* _Task requirements_
The output consists only of the lines from the one with "pinky dip: (176, 184)" through the end of the records, each printed exactly, and contains no pictures.

* _Source data_
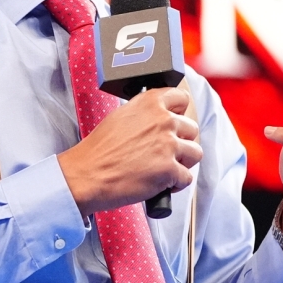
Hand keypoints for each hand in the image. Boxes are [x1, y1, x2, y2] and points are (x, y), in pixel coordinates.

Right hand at [59, 86, 201, 214]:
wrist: (86, 175)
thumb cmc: (98, 151)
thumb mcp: (120, 116)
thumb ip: (146, 114)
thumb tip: (162, 119)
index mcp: (150, 102)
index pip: (182, 98)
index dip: (180, 113)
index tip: (175, 124)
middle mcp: (163, 120)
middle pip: (192, 129)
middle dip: (182, 142)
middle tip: (165, 152)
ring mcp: (168, 145)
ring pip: (195, 153)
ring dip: (183, 162)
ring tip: (165, 169)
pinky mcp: (169, 170)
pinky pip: (186, 177)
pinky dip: (176, 184)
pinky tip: (161, 184)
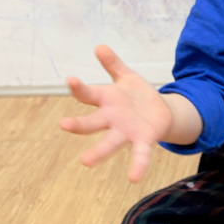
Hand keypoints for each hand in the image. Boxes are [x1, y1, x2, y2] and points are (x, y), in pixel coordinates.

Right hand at [59, 44, 174, 182]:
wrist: (160, 112)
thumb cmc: (137, 95)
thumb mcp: (127, 77)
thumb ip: (113, 64)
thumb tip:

* _Written response_
pinky dip: (176, 184)
pinky tip: (161, 184)
Hand keypoints for each hand in the image. Boxes are [x1, y1, x2, y2] and points are (x, y), in pixel coordinates.

Right hand at [59, 44, 174, 182]:
wrist: (160, 112)
thumb cmc: (137, 95)
thumb mcp: (127, 77)
thumb ip: (113, 64)
thumb tip:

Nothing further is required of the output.